> _Goal of the exercise_:
Type out each entry exactly as it appears, but keep every image out.

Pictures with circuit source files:
==========
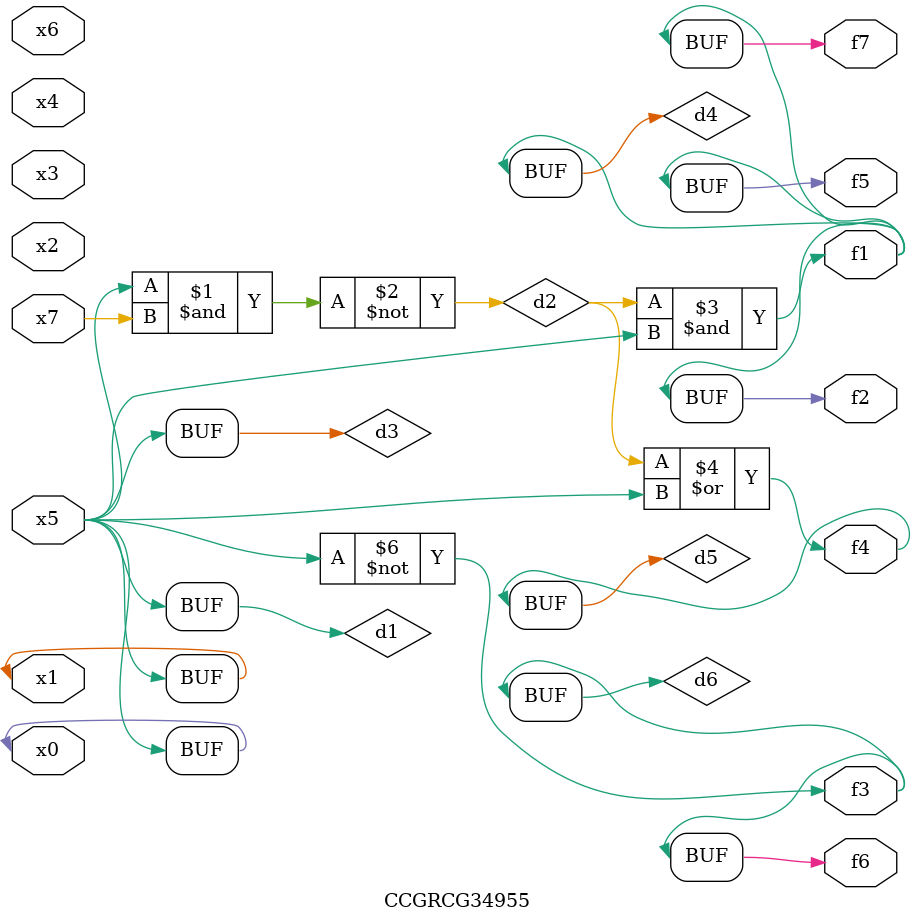
<source format=v>
module CCGRCG34955(
	input x0, x1, x2, x3, x4, x5, x6, x7,
	output f1, f2, f3, f4, f5, f6, f7
);

	wire d1, d2, d3, d4, d5, d6;

	buf (d1, x0, x5);
	nand (d2, x5, x7);
	buf (d3, x0, x1);
	and (d4, d2, d3);
	or (d5, d2, d3);
	nor (d6, d1, d3);
	assign f1 = d4;
	assign f2 = d4;
	assign f3 = d6;
	assign f4 = d5;
	assign f5 = d4;
	assign f6 = d6;
	assign f7 = d4;
endmodule

</source>
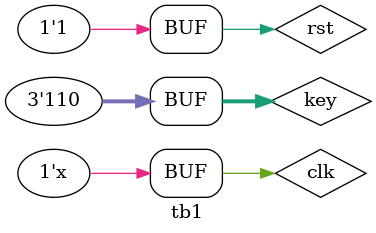
<source format=v>
`timescale 1ns / 1ps


module tb1;

	// Inputs
	reg clk;
	reg rst;
	reg [2:0] key;

	// Outputs
	wire [9:0] out_da_data;
	wire out_da_clk;
	wire out_da_wr;

	// Instantiate the Unit Under Test (UUT)
	top uut (
		.clk(clk), 
		.rst(rst), 
		.key(key), 
		.out_da_data(out_da_data), 
		.out_da_clk(out_da_clk), 
		.out_da_wr(out_da_wr)
	);

	
	initial begin
		// Initialize Inputs
		clk = 0;
		rst = 0;
		key = 3'b000;
	end
	always begin
	#12.5 clk=~clk;
	end
	
	initial begin
	#100 rst=1;
	#100 key = 3'b011;
	#819200 key = 3'b101;
	#819200 key = 3'b110;
      end
endmodule


</source>
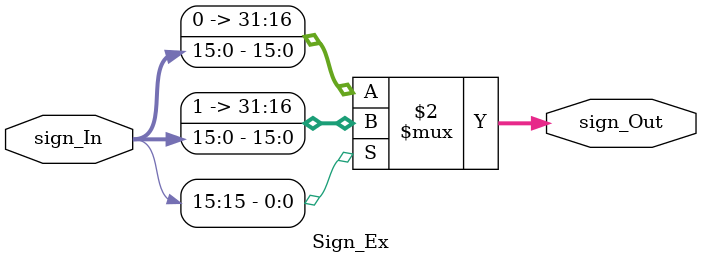
<source format=v>
module Sign_Ex
	(
		input [15:0] sign_In,
		output [31:0] sign_Out
	);

	assign sign_Out = (sign_In[15] == 1'b0) ? {16'b0, sign_In} : {16'b1111111111111111, sign_In};

endmodule // Sign_Ex
</source>
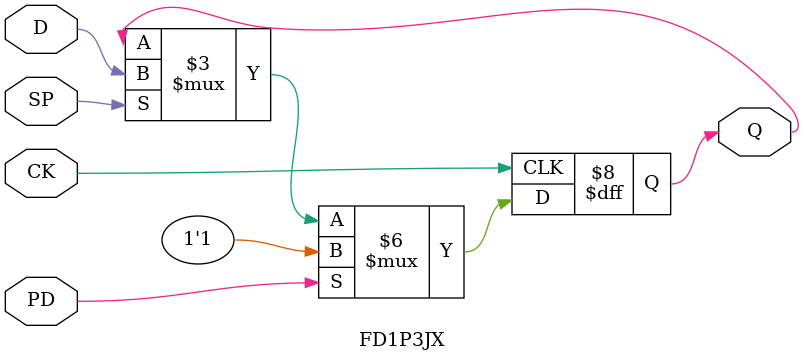
<source format=v>
module FD1P3JX(input D, CK, SP, PD, output reg Q);
	parameter GSR = "DISABLED";
	initial Q = 1'b1;
	always @(posedge CK)
		if (PD)
			Q <= 1'b1;
		else if (SP)
			Q <= D;
	specify
		$setup(D, posedge CK, 0);
		$setup(SP, posedge CK, 212);
		$setup(PD, posedge CK, 224);
		if (!PD && SP) (posedge CK => (Q : D)) = 336;
	endspecify
endmodule
</source>
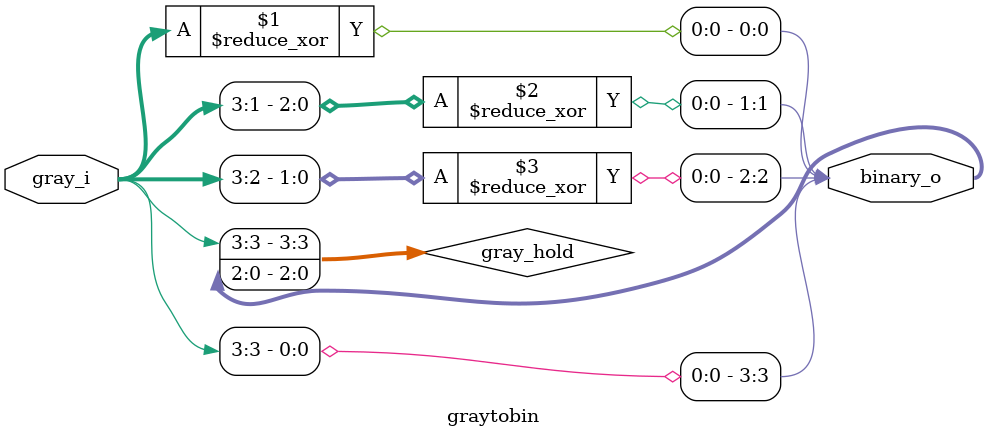
<source format=sv>
module graytobin
  #(parameter width_p = 4)
  (input [width_p -1:0] gray_i
  ,output [width_p - 1:0] binary_o);

  // Write your module and concurrent assertions here

  // Use `ifdef FORMAL to hide your concurrent assertion from iverilog
`ifdef FORMAL
 assert property (binary_o[width_p-1] = gray_i[width_p-1]);
 assert property (binary_o[width_p-2] = gray_i[width_p-1] ^ gray_i[width_p-2];
`endif

logic [width_p - 1:0] gray_hold;
assign binary_o = gray_hold;
generate genvar i;
for(i = 0; i < width_p; i++) begin : conversion
	assign gray_hold[i] = ^gray_i[width_p-1:i];	
end
endgenerate
endmodule

</source>
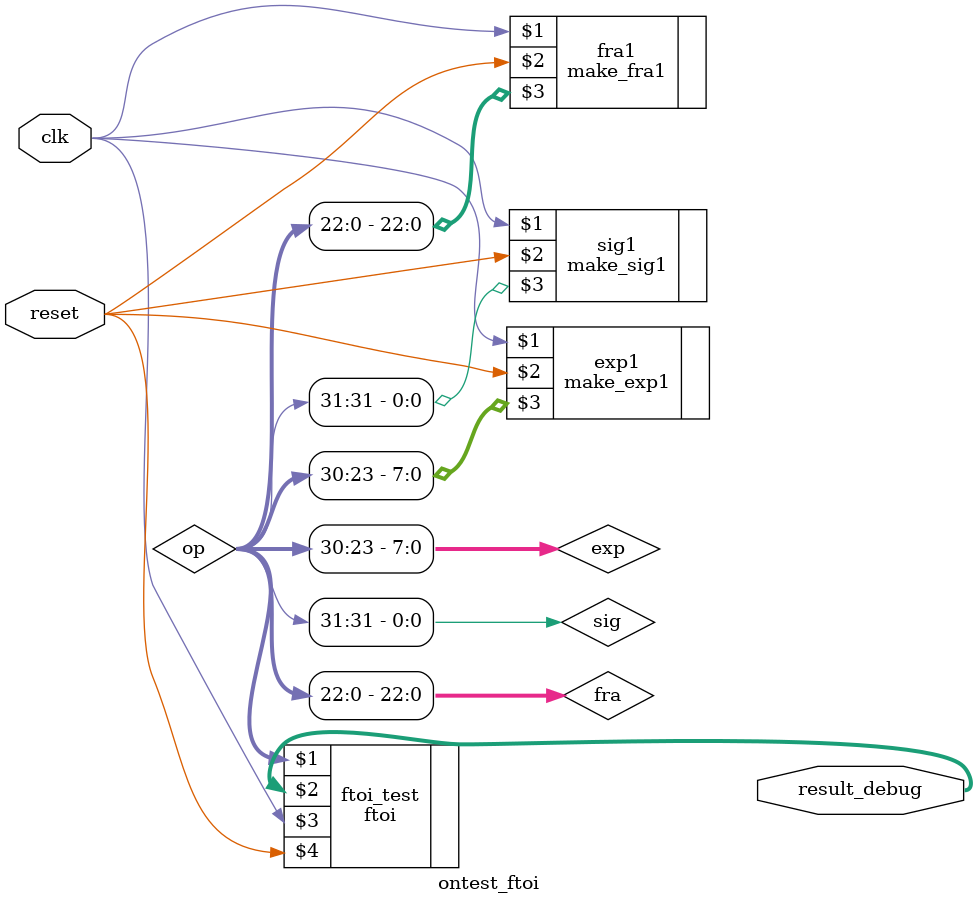
<source format=v>
`timescale 1us / 100ns
`default_nettype wire
module ontest_ftoi (
    input wire clk,
    input wire reset,
    (* mark_debug = "true" *) output wire [31:0] result_debug
);

wire sig;
wire [7:0] exp;
wire [22:0] fra;

make_sig1 sig1(clk, reset, sig);
make_exp1 exp1(clk, reset, exp);
make_fra1 fra1(clk, reset, fra);

(* mark_debug = "true" *) wire [31:0] op;
assign op = {sig, exp, fra};

ftoi ftoi_test(op, result_debug, clk, reset);
    
endmodule

`default_nettype wire

</source>
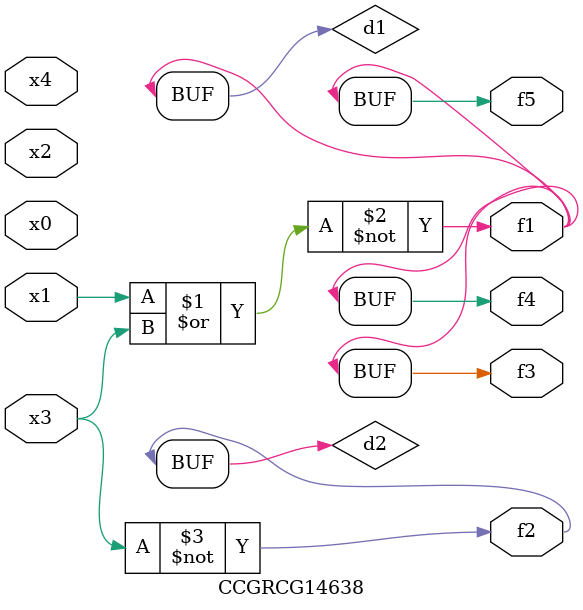
<source format=v>
module CCGRCG14638(
	input x0, x1, x2, x3, x4,
	output f1, f2, f3, f4, f5
);

	wire d1, d2;

	nor (d1, x1, x3);
	not (d2, x3);
	assign f1 = d1;
	assign f2 = d2;
	assign f3 = d1;
	assign f4 = d1;
	assign f5 = d1;
endmodule

</source>
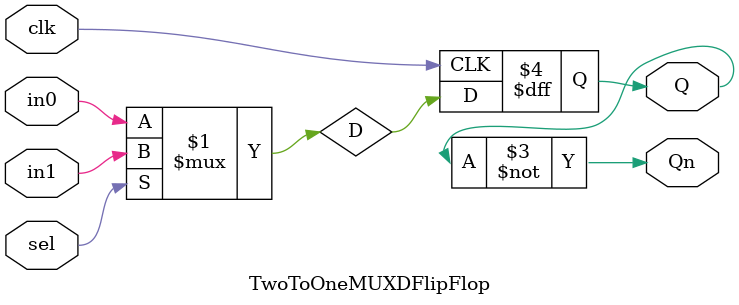
<source format=v>
module TwoToOneMUXDFlipFlop(
    input in0,
    input in1,
    input sel,
    input clk,
    output reg Q,
    output wire Qn
);
    wire D;
    assign D = sel ? in1 : in0; // Assign D to the output of the MUX if sel is high

    always @(posedge clk) begin
        Q <= D;
    end

    assign Qn = ~Q;
endmodule

</source>
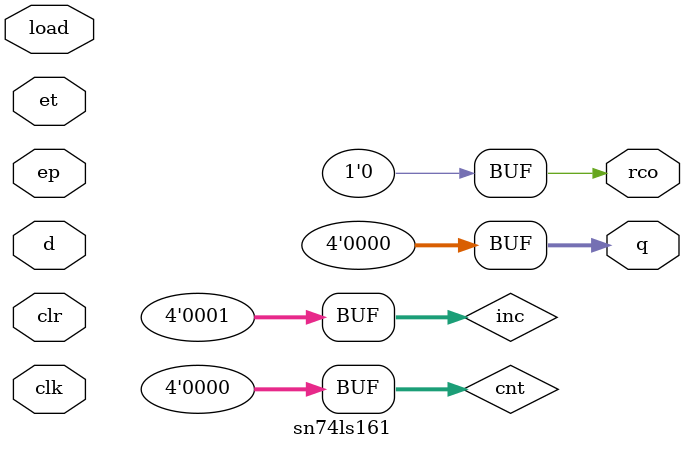
<source format=v>
module sn74ls161(q, rco, d, clr, clk, ep, et, load);
input [3:0] d;
input clr, clk, ep, et, load;
output [3:0] q;
output rco;
reg [3:0] cnt;
wire [3:0] inc;

parameter
	tPLH_min=0,  tPLH_typ=13, tPLH_max=24, // worst case
	tPHL_min=0,  tPHL_typ=18, tPHL_max=27,
	tPLHR_min=0, tPLHR_typ=20, tPLHR_max=35,
	tPHLR_min=0, tPHLR_typ=18, tPHLR_max=35;
	// clear delay ignored

initial
begin
	cnt <= 4'bxxxx;
end

always @(clr==0)
begin
	cnt <= 4'b0000;
end

assign inc = cnt+1;

always @(posedge clk)
begin
	if (load==0)
		cnt <= d;
	else if (ep==1 && et==1) begin
		cnt <= inc;
	end
end

	assign #(tPLH_min:tPLH_typ:tPLH_max, tPHL_min:tPHL_typ:tPHL_max)
		q = cnt;
	assign #(tPLHR_min:tPLHR_typ:tPLHR_max, tPHLR_min:tPHLR_typ:tPHLR_max)
		rco = cnt==15 ? 1 : 0;

endmodule

</source>
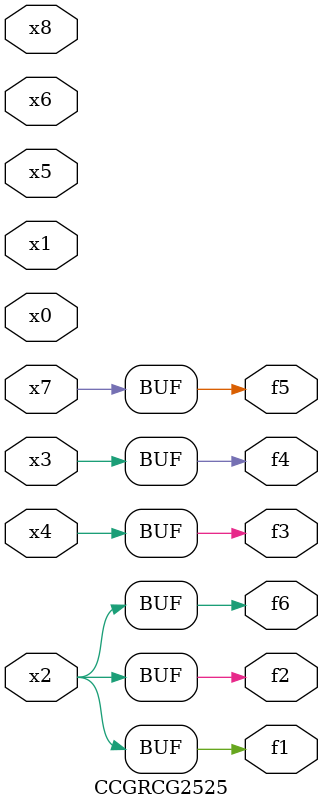
<source format=v>
module CCGRCG2525(
	input x0, x1, x2, x3, x4, x5, x6, x7, x8,
	output f1, f2, f3, f4, f5, f6
);
	assign f1 = x2;
	assign f2 = x2;
	assign f3 = x4;
	assign f4 = x3;
	assign f5 = x7;
	assign f6 = x2;
endmodule

</source>
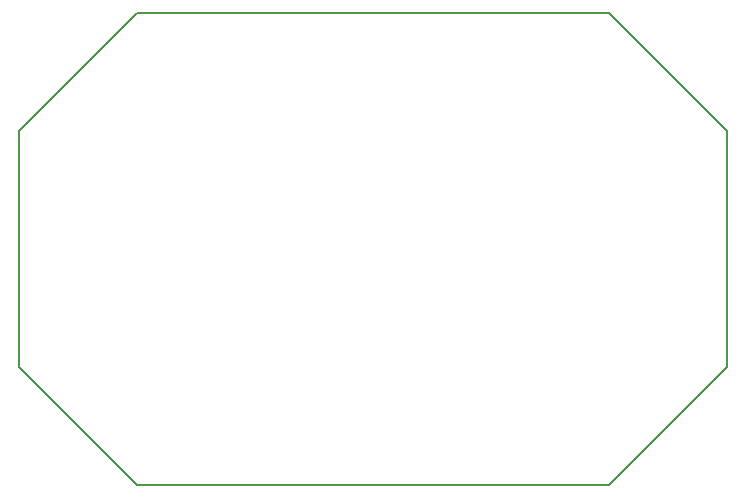
<source format=gbr>
%FSLAX34Y34*%
%MOMM*%
%LNOUTLINE*%
G71*
G01*
%ADD10C, 0.15*%
%LPD*%
G54D10*
X180450Y-771100D02*
X580450Y-771100D01*
G54D10*
X580450Y-371100D02*
X180450Y-371100D01*
G54D10*
X680450Y-671100D02*
X680450Y-471100D01*
G54D10*
X80450Y-671100D02*
X80450Y-471100D01*
G54D10*
X80450Y-471100D02*
X180450Y-371100D01*
G54D10*
X80450Y-671100D02*
X180450Y-771100D01*
X580450Y-771100D01*
X680450Y-671100D01*
X680450Y-471100D01*
X580450Y-371100D01*
M02*

</source>
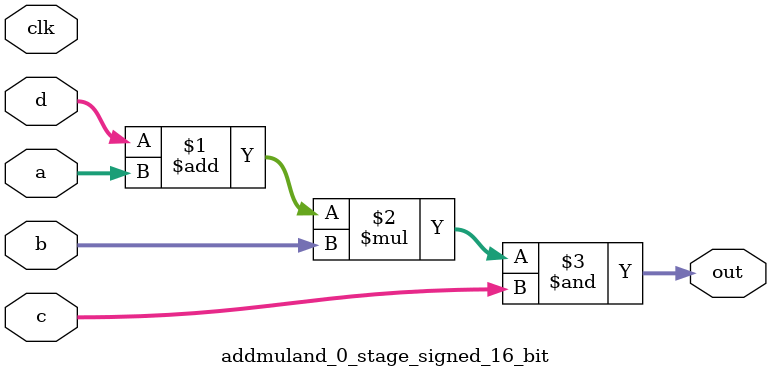
<source format=sv>
(* use_dsp = "yes" *) module addmuland_0_stage_signed_16_bit(
	input signed [15:0] a,
	input signed [15:0] b,
	input signed [15:0] c,
	input signed [15:0] d,
	output [15:0] out,
	input clk);

	assign out = ((d + a) * b) & c;
endmodule

</source>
==========
> _Answer space_:
<source format=v>
module CCGRCG34955(
	input x0, x1, x2, x3, x4, x5, x6, x7,
	output f1, f2, f3, f4, f5, f6, f7
);

	wire d1, d2, d3, d4, d5, d6;

	buf (d1, x0, x5);
	nand (d2, x5, x7);
	buf (d3, x0, x1);
	and (d4, d2, d3);
	or (d5, d2, d3);
	nor (d6, d1, d3);
	assign f1 = d4;
	assign f2 = d4;
	assign f3 = d6;
	assign f4 = d5;
	assign f5 = d4;
	assign f6 = d6;
	assign f7 = d4;
endmodule

</source>
<source format=v>
`timescale 1ns / 1ps


module tb1;

	// Inputs
	reg clk;
	reg rst;
	reg [2:0] key;

	// Outputs
	wire [9:0] out_da_data;
	wire out_da_clk;
	wire out_da_wr;

	// Instantiate the Unit Under Test (UUT)
	top uut (
		.clk(clk), 
		.rst(rst), 
		.key(key), 
		.out_da_data(out_da_data), 
		.out_da_clk(out_da_clk), 
		.out_da_wr(out_da_wr)
	);

	
	initial begin
		// Initialize Inputs
		clk = 0;
		rst = 0;
		key = 3'b000;
	end
	always begin
	#12.5 clk=~clk;
	end
	
	initial begin
	#100 rst=1;
	#100 key = 3'b011;
	#819200 key = 3'b101;
	#819200 key = 3'b110;
      end
endmodule


</source>
<source format=v>
module Sign_Ex
	(
		input [15:0] sign_In,
		output [31:0] sign_Out
	);

	assign sign_Out = (sign_In[15] == 1'b0) ? {16'b0, sign_In} : {16'b1111111111111111, sign_In};

endmodule // Sign_Ex
</source>
<source format=v>
module FD1P3JX(input D, CK, SP, PD, output reg Q);
	parameter GSR = "DISABLED";
	initial Q = 1'b1;
	always @(posedge CK)
		if (PD)
			Q <= 1'b1;
		else if (SP)
			Q <= D;
	specify
		$setup(D, posedge CK, 0);
		$setup(SP, posedge CK, 212);
		$setup(PD, posedge CK, 224);
		if (!PD && SP) (posedge CK => (Q : D)) = 336;
	endspecify
endmodule
</source>
<source format=sv>
module graytobin
  #(parameter width_p = 4)
  (input [width_p -1:0] gray_i
  ,output [width_p - 1:0] binary_o);

  // Write your module and concurrent assertions here

  // Use `ifdef FORMAL to hide your concurrent assertion from iverilog
`ifdef FORMAL
 assert property (binary_o[width_p-1] = gray_i[width_p-1]);
 assert property (binary_o[width_p-2] = gray_i[width_p-1] ^ gray_i[width_p-2];
`endif

logic [width_p - 1:0] gray_hold;
assign binary_o = gray_hold;
generate genvar i;
for(i = 0; i < width_p; i++) begin : conversion
	assign gray_hold[i] = ^gray_i[width_p-1:i];	
end
endgenerate
endmodule

</source>
<source format=v>
`timescale 1us / 100ns
`default_nettype wire
module ontest_ftoi (
    input wire clk,
    input wire reset,
    (* mark_debug = "true" *) output wire [31:0] result_debug
);

wire sig;
wire [7:0] exp;
wire [22:0] fra;

make_sig1 sig1(clk, reset, sig);
make_exp1 exp1(clk, reset, exp);
make_fra1 fra1(clk, reset, fra);

(* mark_debug = "true" *) wire [31:0] op;
assign op = {sig, exp, fra};

ftoi ftoi_test(op, result_debug, clk, reset);
    
endmodule

`default_nettype wire

</source>
<source format=v>
module CCGRCG14638(
	input x0, x1, x2, x3, x4,
	output f1, f2, f3, f4, f5
);

	wire d1, d2;

	nor (d1, x1, x3);
	not (d2, x3);
	assign f1 = d1;
	assign f2 = d2;
	assign f3 = d1;
	assign f4 = d1;
	assign f5 = d1;
endmodule

</source>
<source format=v>
module TwoToOneMUXDFlipFlop(
    input in0,
    input in1,
    input sel,
    input clk,
    output reg Q,
    output wire Qn
);
    wire D;
    assign D = sel ? in1 : in0; // Assign D to the output of the MUX if sel is high

    always @(posedge clk) begin
        Q <= D;
    end

    assign Qn = ~Q;
endmodule

</source>
<source format=v>
module sn74ls161(q, rco, d, clr, clk, ep, et, load);
input [3:0] d;
input clr, clk, ep, et, load;
output [3:0] q;
output rco;
reg [3:0] cnt;
wire [3:0] inc;

parameter
	tPLH_min=0,  tPLH_typ=13, tPLH_max=24, // worst case
	tPHL_min=0,  tPHL_typ=18, tPHL_max=27,
	tPLHR_min=0, tPLHR_typ=20, tPLHR_max=35,
	tPHLR_min=0, tPHLR_typ=18, tPHLR_max=35;
	// clear delay ignored

initial
begin
	cnt <= 4'bxxxx;
end

always @(clr==0)
begin
	cnt <= 4'b0000;
end

assign inc = cnt+1;

always @(posedge clk)
begin
	if (load==0)
		cnt <= d;
	else if (ep==1 && et==1) begin
		cnt <= inc;
	end
end

	assign #(tPLH_min:tPLH_typ:tPLH_max, tPHL_min:tPHL_typ:tPHL_max)
		q = cnt;
	assign #(tPLHR_min:tPLHR_typ:tPLHR_max, tPHLR_min:tPHLR_typ:tPHLR_max)
		rco = cnt==15 ? 1 : 0;

endmodule

</source>
<source format=v>
module CCGRCG2525(
	input x0, x1, x2, x3, x4, x5, x6, x7, x8,
	output f1, f2, f3, f4, f5, f6
);
	assign f1 = x2;
	assign f2 = x2;
	assign f3 = x4;
	assign f4 = x3;
	assign f5 = x7;
	assign f6 = x2;
endmodule

</source>
<source format=gbr>
%FSLAX34Y34*%
%MOMM*%
%LNOUTLINE*%
G71*
G01*
%ADD10C, 0.15*%
%LPD*%
G54D10*
X180450Y-771100D02*
X580450Y-771100D01*
G54D10*
X580450Y-371100D02*
X180450Y-371100D01*
G54D10*
X680450Y-671100D02*
X680450Y-471100D01*
G54D10*
X80450Y-671100D02*
X80450Y-471100D01*
G54D10*
X80450Y-471100D02*
X180450Y-371100D01*
G54D10*
X80450Y-671100D02*
X180450Y-771100D01*
X580450Y-771100D01*
X680450Y-671100D01*
X680450Y-471100D01*
X580450Y-371100D01*
M02*

</source>
<source format=sv>
(* use_dsp = "yes" *) module addmuland_0_stage_signed_16_bit(
	input signed [15:0] a,
	input signed [15:0] b,
	input signed [15:0] c,
	input signed [15:0] d,
	output [15:0] out,
	input clk);

	assign out = ((d + a) * b) & c;
endmodule

</source>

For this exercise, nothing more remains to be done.